Ruffin recule mais d’autres personnalités de la gauche laissent la porte ouverte
Une disposition affichée à accepter la main tendue par le camp présidentiel que l’on a également retrouvé du côté de François Ruffin ce mardi, avant de se raviser. Interrogé sur le plateau des Grandes Gueules, le dissident insoumis a expliqué : « il y a eu des grands moments dans notre histoire qui se sont faits avec cette coalition, notamment on peut penser […] à la Libération, où des communistes aux gaullistes il y avait un gouvernement commun ». Et de poser trois (très maigres) conditions à un tel gouvernement : le rétablissement de l’ISF, l’instauration du Référendum d’Initiative Citoyenne (RIC) et l’abrogation de la réforme des retraites.
Ce jeudi matin sur RTL, le député picard est revenu en arrière affirmant qu’il « ne participerai[t] pas à un gouvernement gloubi-boulga » qui sera « hétéroclite et improvisé ».
Des sorties après lesquelles d’autres personnalités de la gauche se sont prononcées favorablement sur le scénario d’un tel gouvernement de coalition, à l’image de François Hollande évoquant la possibilité d’un gouvernement fondé sur « des promesses minimales, au moins pour un an, pour que le pays soit gouverné. » Une perspective dont la mise en œuvre concrète s’annonce néanmoins complexes, puisqu’elle impliquerait au moins le soutien d’un arc allant de LFI à LR, sur un programme commun, même minimal.
Une hypothèse en tout point scandaleuse.

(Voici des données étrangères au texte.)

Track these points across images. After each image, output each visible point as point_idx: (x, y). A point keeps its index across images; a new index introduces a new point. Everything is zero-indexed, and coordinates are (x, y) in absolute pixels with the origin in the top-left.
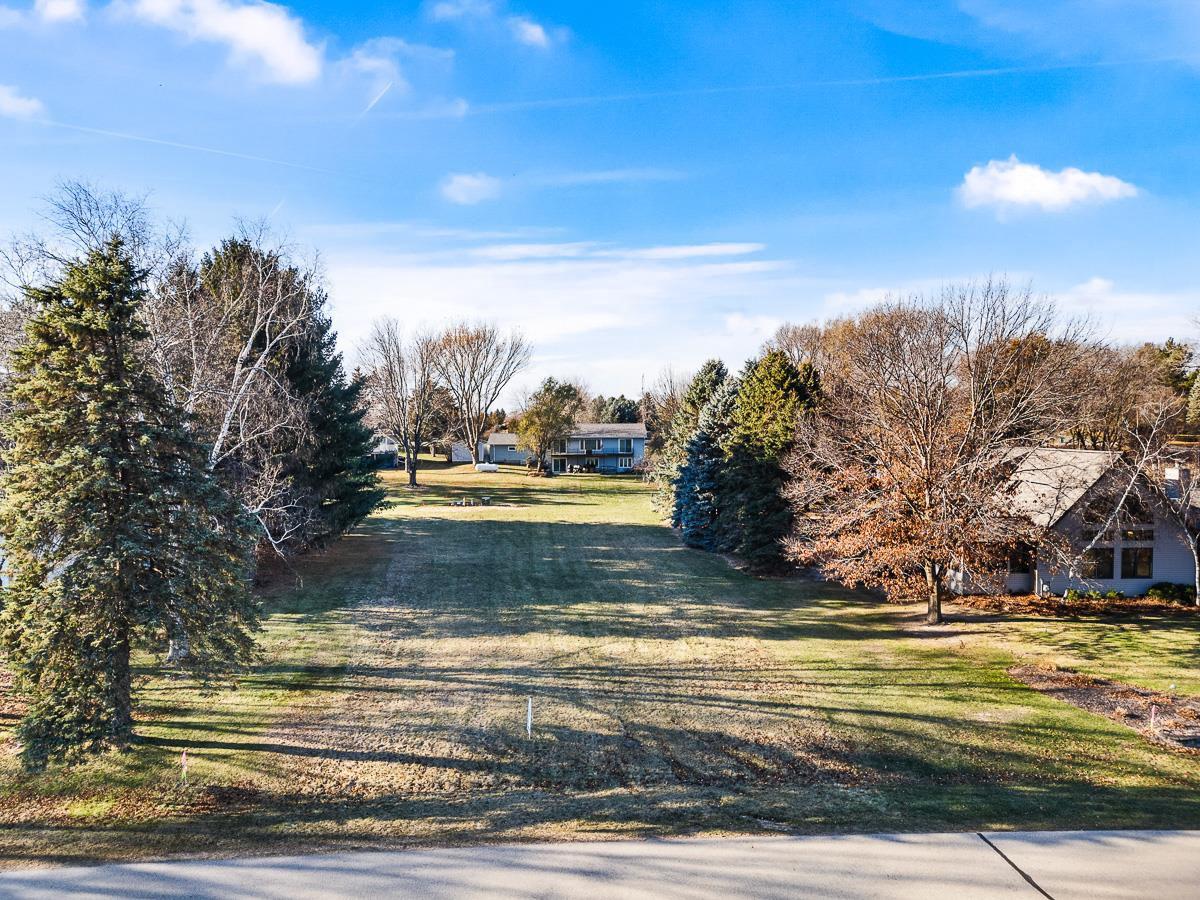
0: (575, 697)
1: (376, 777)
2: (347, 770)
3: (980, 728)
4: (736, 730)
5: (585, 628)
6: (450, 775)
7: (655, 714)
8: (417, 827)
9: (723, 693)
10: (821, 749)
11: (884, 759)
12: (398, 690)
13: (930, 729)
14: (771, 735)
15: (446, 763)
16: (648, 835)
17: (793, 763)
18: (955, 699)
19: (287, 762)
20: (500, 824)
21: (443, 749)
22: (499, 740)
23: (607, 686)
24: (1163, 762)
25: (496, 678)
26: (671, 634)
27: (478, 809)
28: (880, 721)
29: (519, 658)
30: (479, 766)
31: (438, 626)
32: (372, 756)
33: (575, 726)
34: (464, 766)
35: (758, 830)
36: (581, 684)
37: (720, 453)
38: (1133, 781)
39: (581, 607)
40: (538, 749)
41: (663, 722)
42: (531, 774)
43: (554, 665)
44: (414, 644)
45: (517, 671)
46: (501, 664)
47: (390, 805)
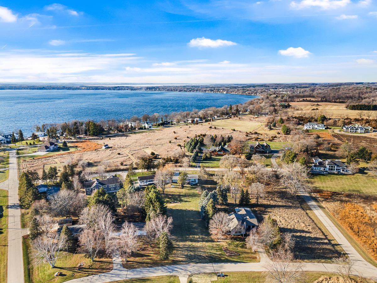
0: (191, 251)
1: (181, 259)
2: (179, 258)
3: (217, 254)
4: (202, 255)
5: (192, 241)
6: (185, 259)
7: (196, 253)
8: (184, 263)
9: (202, 251)
10: (207, 256)
11: (210, 257)
12: (179, 250)
13: (214, 254)
14: (204, 255)
15: (184, 258)
16: (196, 264)
17: (205, 258)
18: (217, 251)
19: (175, 258)
20: (188, 263)
21: (184, 257)
22: (187, 256)
23: (193, 250)
24: (226, 257)
25: (186, 249)
26: (198, 241)
27: (187, 262)
28: (211, 254)
29: (186, 246)
30: (186, 258)
31: (179, 240)
32: (180, 257)
33: (192, 254)
34: (185, 258)
35: (201, 263)
36: (192, 249)
37: (205, 209)
38: (224, 259)
39: (191, 236)
40: (189, 256)
41: (197, 254)
42: (189, 259)
43: (189, 247)
44: (178, 243)
45: (187, 248)
46: (186, 247)
47: (182, 261)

Après avoir renoué avec le « front républicain » au service des pires figures de la macronie, un gouvernement de coalition, quelle que soit son articulation, signifierait une alliance inédite avec des ennemis des travailleurs aussi dangereux que Macron et LR. De quoi illustrer une fois de plus l’impasse de la logique de conciliation de classe qui préside à la constitution du NFP, et sur laquelle surfe le RN pour se présenter comme un parti antisystème, en dénonçant une compromission de la gauche avec Macron.
Alors que le premier tour des législatives a révélé, une fois de plus, la profondeur du discrédit du macronisme, la logique du « front républicain » et pire encore de « l’union nationale » au pouvoir avec ceux qui se sont compromis avec l’exploitation et l’oppression est une impasse dangereuse qui ne peut qu’alimenter encore la dynamique de l’extrême droite. Les trahisons de la « gauche » institutionnelle, de Mitterrand à Hollande, ont fait le lit du RN/FN ces quatre dernières décennies. Cette fois, la gauche semble ne vouloir même pas attendre d’arriver au pouvoir pour commencer à se compromettre. Une politique dangereuse qui doit être combattue.